Effect of estradiol valerate (EV) treatment on the extinction of ethanol-induced CPP. Mean ± SEM seconds per minute spent on grid during a floor choice testing of 60 minutes (same animals as those shown in Fig. 2). After exhibiting ethanol-induced CPP, saline injections were paired with both, the CS+ and CS- floors (four sessions; two per floor). The day after the last extinction session, three consecutive (one per day) preference tests (tests 2, 3 and 4) were undertaken. Vehicle (V) and EV refer to animals treated with 0.2 ml of vehicle, or 2 mg of EV in 0.2 ml of vehicle (i.m.) per animal respectively. Preference for the ethanol-paired floor was only seen in control animals (*p < 0.01) on test 2. G+; Grid+, G-; Grid-.

Figure 4

Effect of a priming injection of ethanol (1 g/kg) on the reinstatement of ethanol-induced CPP in control and estradiol valerate (EV)-treated mice. Mean ± SEM seconds per minute spent on grid during a floor choice testing of 60 minutes. Vehicle and EV-treated animals (same animals shown in Fig. 2 and 3) showed a previously extinguished ethanol induced CPP. Five days after the last preference test (test 4), all animals received an i.p. injection of 1 g/kg ethanol immediately before being tested for preference. Preference for the ethanol-paired floor was obtained in both, vehicle and EV-treated groups (*a significant main effect of conditioning subgroup was found, but no effect of treatment with EV, p < 0.01).

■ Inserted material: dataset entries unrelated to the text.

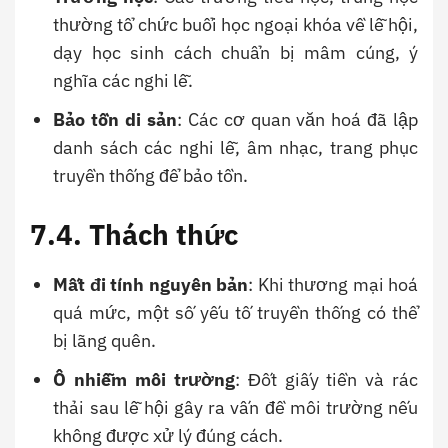
thường tổ chức buổi học ngoại khóa về lễ hội,
dạy học sinh cách chuẩn bị mâm cúng, ý
nghĩa các nghi lễ.
Bảo tồn di sản
: Các cơ quan văn hoá đã lập
danh sách các nghi lễ, âm nhạc, trang phục
truyền thống để bảo tồn.
7.4. Thách thức
Mất đi tính nguyên bản
: Khi thương mại hoá
quá mức, một số yếu tố truyền thống có thể
bị lãng quên.
Ô nhiễm môi trường
: Đốt giấy tiền và rác
thải sau lễ hội gây ra vấn đề môi trường nếu
không được xử lý đúng cách.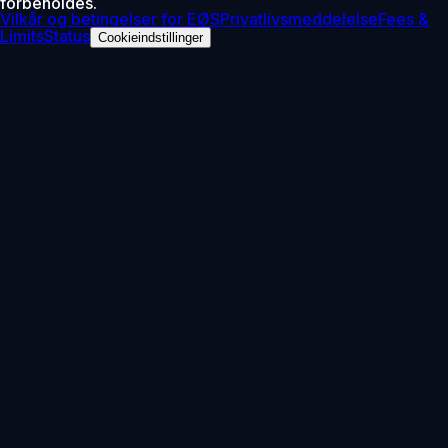
forbeholdes.
Vilkår og betingelser for EØS
Privatlivsmeddelelse
Fees &
Limits
Status
Cookieindstillinger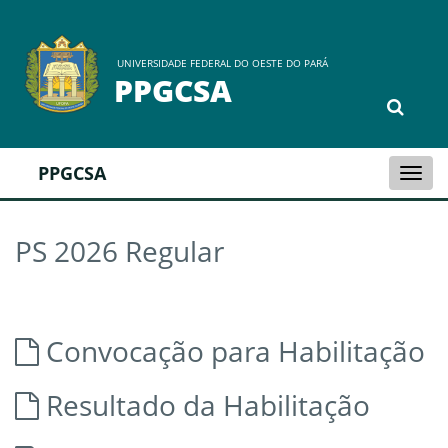
UNIVERSIDADE FEDERAL DO OESTE DO PARÁ
PPGCSA
PPGCSA
Togg
navi
PS 2026 Regular
Convocação para Habilitação
Resultado da Habilitação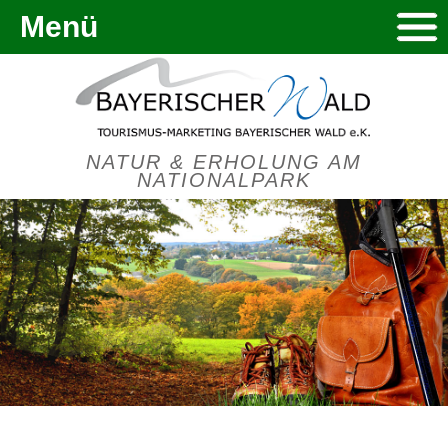
Menü
NATUR & ERHOLUNG AM
NATIONALPARK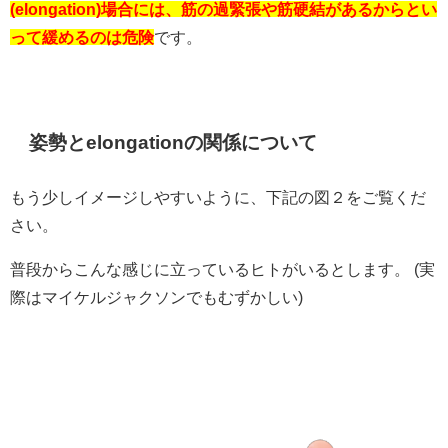
(elongation)場合には、筋の過緊張や筋硬結があるからとい
って緩めるのは危険
です。
姿勢とelongationの関係について
もう少しイメージしやすいように、下記の図２をご覧くだ
さい。
普段からこんな感じに立っているヒトがいるとします。 (実
際はマイケルジャクソンでもむずかしい)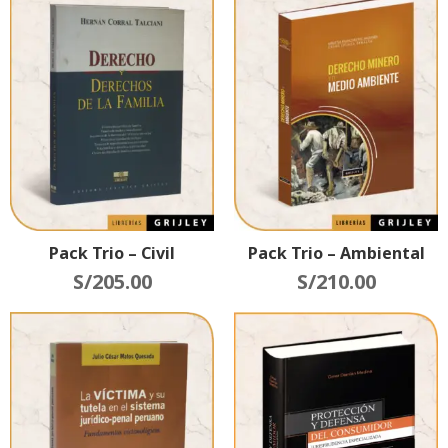
Pack Trio – Civil
Pack Trio – Ambiental
S/
205.00
S/
210.00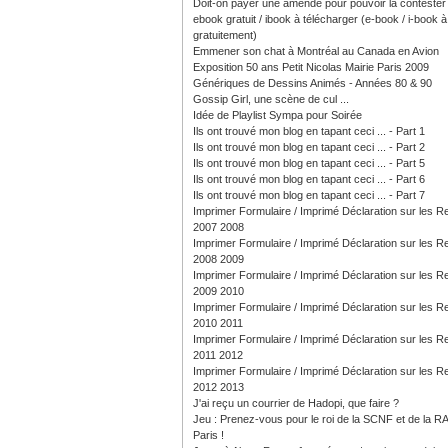
Doit-on payer une amende pour pouvoir la contester
ebook gratuit / ibook à télécharger (e-book / i-book à 
gratuitement)
Emmener son chat à Montréal au Canada en Avion
Exposition 50 ans Petit Nicolas Mairie Paris 2009
Génériques de Dessins Animés - Années 80 & 90
Gossip Girl, une scène de cul ...
Idée de Playlist Sympa pour Soirée
Ils ont trouvé mon blog en tapant ceci ... - Part 1
Ils ont trouvé mon blog en tapant ceci ... - Part 2
Ils ont trouvé mon blog en tapant ceci ... - Part 5
Ils ont trouvé mon blog en tapant ceci ... - Part 6
Ils ont trouvé mon blog en tapant ceci ... - Part 7
Imprimer Formulaire / Imprimé Déclaration sur les 
2007 2008
Imprimer Formulaire / Imprimé Déclaration sur les 
2008 2009
Imprimer Formulaire / Imprimé Déclaration sur les 
2009 2010
Imprimer Formulaire / Imprimé Déclaration sur les 
2010 2011
Imprimer Formulaire / Imprimé Déclaration sur les 
2011 2012
Imprimer Formulaire / Imprimé Déclaration sur les 
2012 2013
J'ai reçu un courrier de Hadopi, que faire ?
Jeu : Prenez-vous pour le roi de la SCNF et de la R
Paris !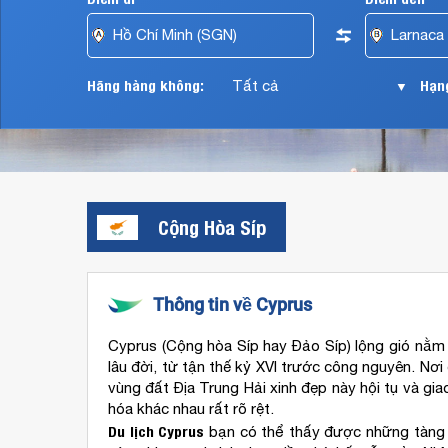
hãng
hàng
không
Austria
Hãng hàng không:
Hạng
▼
Airlines,
Vietnam
Airlines,
Lufthansa,
Thai
Airways,
Qatar
Cộng Hòa Síp
Airways,
Emirates
Airlines,
v.v…
Thông tin về Cyprus
Cyprus (Cộng hòa Síp hay Đảo Síp) lộng gió nằm ở
lâu đời, từ tận thế kỷ XVI trước công nguyên. Nơ
vùng đất Địa Trung Hải xinh đẹp này hội tụ và gi
hóa khác nhau rất rõ rệt.
Du lịch Cyprus
bạn có thể thấy được những tàng tí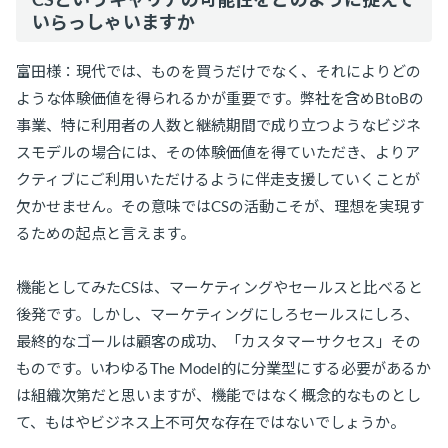
いらっしゃいますか
富田様：現代では、ものを買うだけでなく、それによりどの
ような体験価値を得られるかが重要です。弊社を含めBtoBの
事業、特に利用者の人数と継続期間で成り立つようなビジネ
スモデルの場合には、その体験価値を得ていただき、よりア
クティブにご利用いただけるように伴走支援していくことが
欠かせません。その意味ではCSの活動こそが、理想を実現す
るための起点と言えます。
機能としてみたCSは、マーケティングやセールスと比べると
後発です。しかし、マーケティングにしろセールスにしろ、
最終的なゴールは顧客の成功、「カスタマーサクセス」その
ものです。いわゆるThe Model的に分業型にする必要があるか
は組織次第だと思いますが、機能ではなく概念的なものとし
て、もはやビジネス上不可欠な存在ではないでしょうか。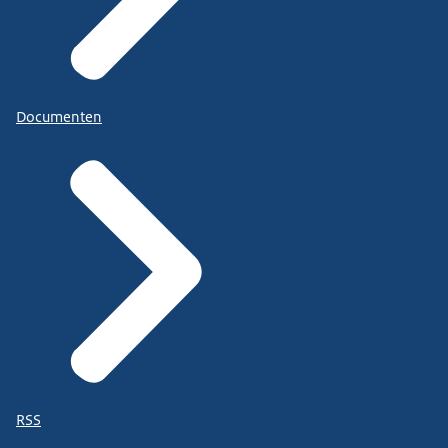
Documenten
RSS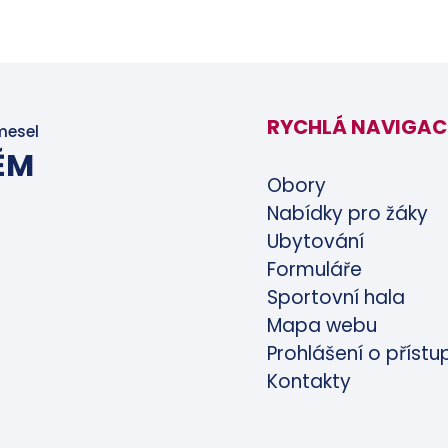
RYCHLÁ NAVIGAC
mesel
ĚM
Obory
Nabídky pro žáky
Ubytování
Formuláře
Sportovní hala
Mapa webu
Prohlášení o přístu
Kontakty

G+; Grid+, G-; Grid-.

Figure 5

Effect of naltrexone (0 or 2 mg/kg; i.p.) on the expression of ethanol-induced CPP. Mean ± SEM seconds per minute spent on grid during a floor choice testing of 60 minutes. Grid+ (G+) and Grid- (G-) conditioning subgroups, n = 12 per group. Grid+; ethanol paired to grid floor, saline paired to hole floor. Grid-; ethanol paired to hole floor, saline paired to grid floor. On the test day, naltrexone was injected 30 min prior to the choice test (*p < 0.01, difference between saline-treated G+ and Grid- groups.

Figure 6

Effect of estradiol valerate (EV) on behavioral sensitization to ethanol. Group means (± SEM) of locomotor activity performed during the CS+ and CS- pairing sessions (5 min) are presented (n = 20-24 per group, same animals shown in Figs. 2-4). Following the CPP procedure, animals received four i.p. saline/ethanol (2 g/kg) injections on alternate days, with a 2 day-break separating the first and second blocks of four pairing sessions. Vehicle and EV groups refer to animals treated with sesame oil or with 2 mg of EV in 0.2 ml of oil (i.m.) per animal respectively. CS+ data for vehicle, but not EV-treated mice showed a sensitized response to ethanol (*p < 0.05, comparing locomotor scores of the fourth session with ethanol in the control group to those of the first session).